Entrou em vigor em 2026 o IRPF-M, imposto mínimo sobre quem recebe mais de R$ 50 mil mensais. O objetivo declarado é elevar a arrecadação para compensar isenções, mas o mecanismo atua mais como piso de imposto do que como ajuste sobre fortunas.
Na prática, o IRPF-M tributa fluxos de renda de alta remuneração, independentemente da natureza jurídica das receitas. A ideia é ampliar a base de arrecadação em um cenário fiscal desafiador para o governo.

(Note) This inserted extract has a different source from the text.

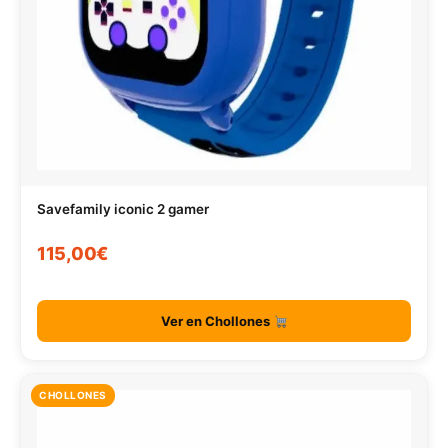
Savefamily iconic 2 gamer
115,00€
Ver en Chollones
CHOLLONES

Críticos apontam que a justificativa social não fecha, já que a isenção da faixa inicial pode ser ampliada pela correção da tabela do IR. Dados da Câmara indicam que, com IPCA, quem ganha até R$ 4.608,07 já seria isento.

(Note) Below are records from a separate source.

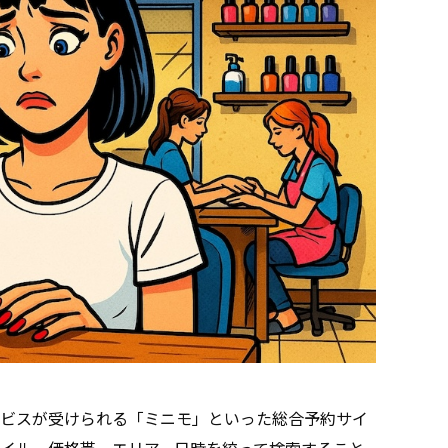
ビスが受けられる「ミニモ」といった総合予約サイ
イル、価格帯、エリア、日時を絞って検索すること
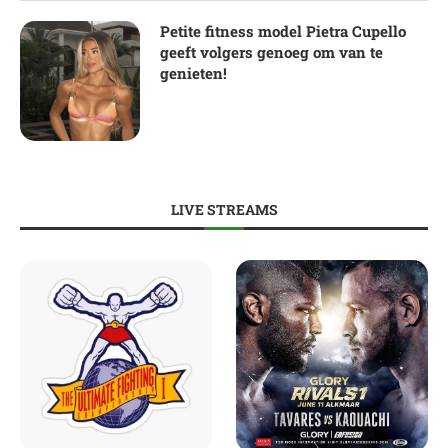
Petite fitness model Pietra Cupello
geeft volgers genoeg om van te
genieten!
LIVE STREAMS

Contexto fiscal e base constitucional
A Constituição prevê imposto sobre grandes fortunas, o que sustenta legalmente a ideia de tributar alta renda. No entanto, o IRPF-M não recai sobre fortunas acumuladas, e sim sobre recebimentos do exercício fiscal, não recorrentes.

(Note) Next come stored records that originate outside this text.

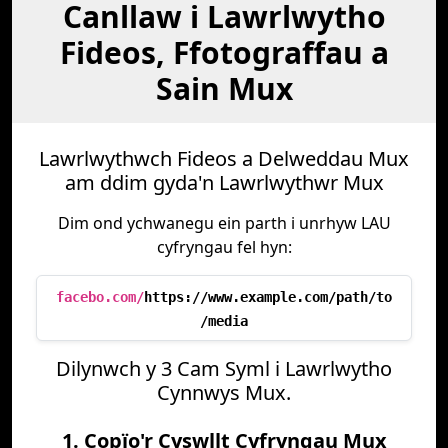
Canllaw i Lawrlwytho
Fideos, Ffotograffau a
Sain Mux
Lawrlwythwch Fideos a Delweddau Mux
am ddim gyda'n Lawrlwythwr Mux
Dim ond ychwanegu ein parth i unrhyw LAU
cyfryngau fel hyn:
facebo.com/
https://www.example.com/path/to
/media
Dilynwch y 3 Cam Syml i Lawrlwytho
Cynnwys Mux.
1. Copïo'r Cyswllt Cyfryngau Mux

Dessa forma, a medida é vista como uma forma de taxar grandes fluxos, não o estoque da riqueza. Para alguns analistas, o objetivo real seria fechar o déficit orçamentário, não apenas ampliar a tributação de altas rendas.
Implicações e críticas
Revela-se ainda uma ausência de previsão legal para correção monetária dos valores tributáveis, o que pode gerar confusão futura. Além disso, especialistas questionam se a arrecadação adicional, por si só, melhora serviços públicos.
O contexto macro ajuda a explicar a adoção do IRPF-M: dívida pública próxima de 9 trilhões de reais, cerca de 80% do PIB. Com baixo compromisso de moeda forte, ajustes fiscais passam a depender mais da receita do que de reformas estruturais.
Perspectivas e leitura crítica
A medida é analisada como desincentivo para atingir faixas elevadas de renda, ainda que não taxe fortunas de forma direta. A discussão envolve eficiência fiscal, técnica legislativa e impacto real sobre o orçamento, sem que haja conclusão definida sobre seus resultados.